- **Instructions to follow**
Without the images, write out the entries word for word.

- **Data for the task**
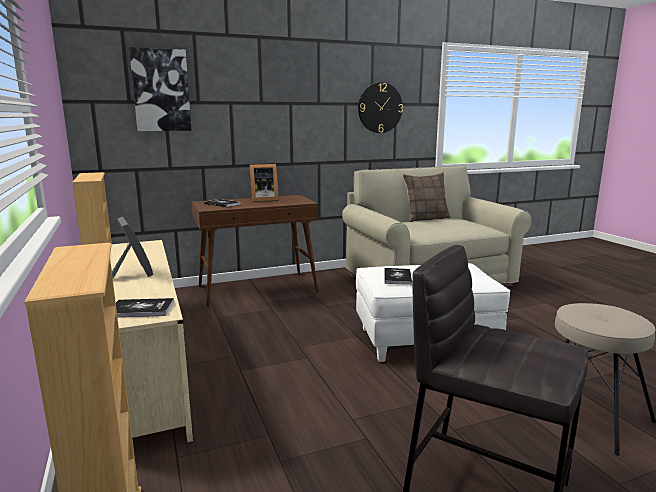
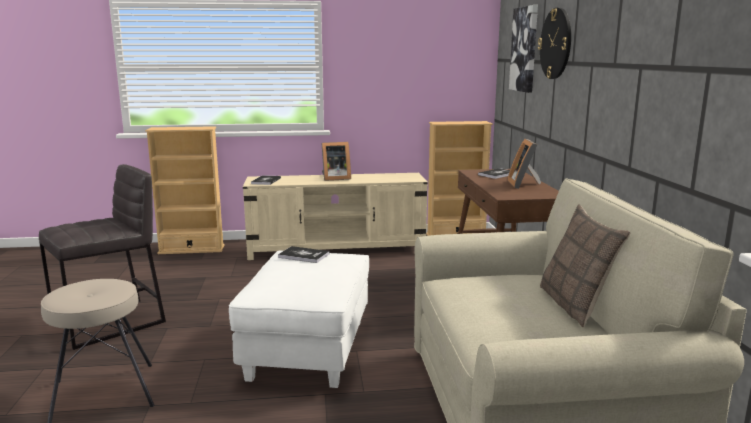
camera: 105 degrees right, 0 degrees up
(380, 108) = (678, 76): wall clock -> wall clock (556, 43)

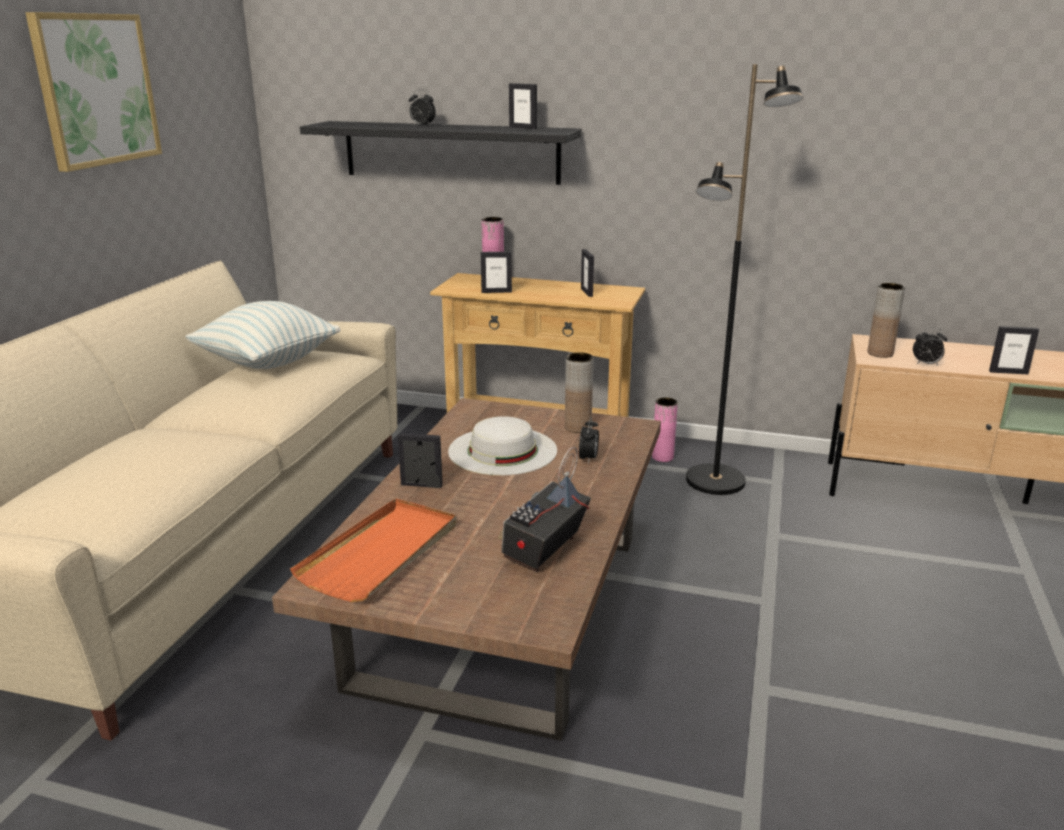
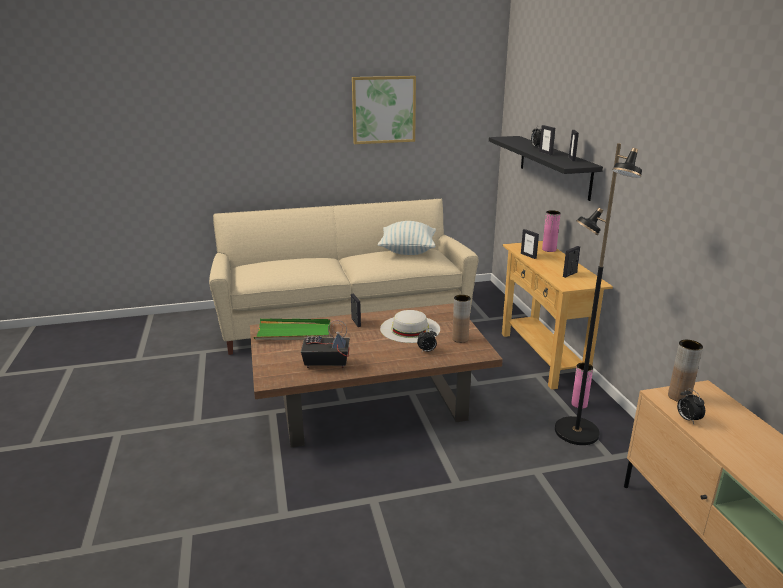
camera: 60 degrees right, 0 degrees up
(381, 553) = (294, 333): orange tray -> green tray
(1008, 372) = (735, 461): picture frame -> picture frame (546, 153)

- **Result below**
camera: 105 degrees right, 0 degrees up
(380, 108) = (678, 76): wall clock -> wall clock (556, 43)

camera: 60 degrees right, 0 degrees up
(381, 553) = (294, 333): orange tray -> green tray
(1008, 372) = (735, 461): picture frame -> picture frame (546, 153)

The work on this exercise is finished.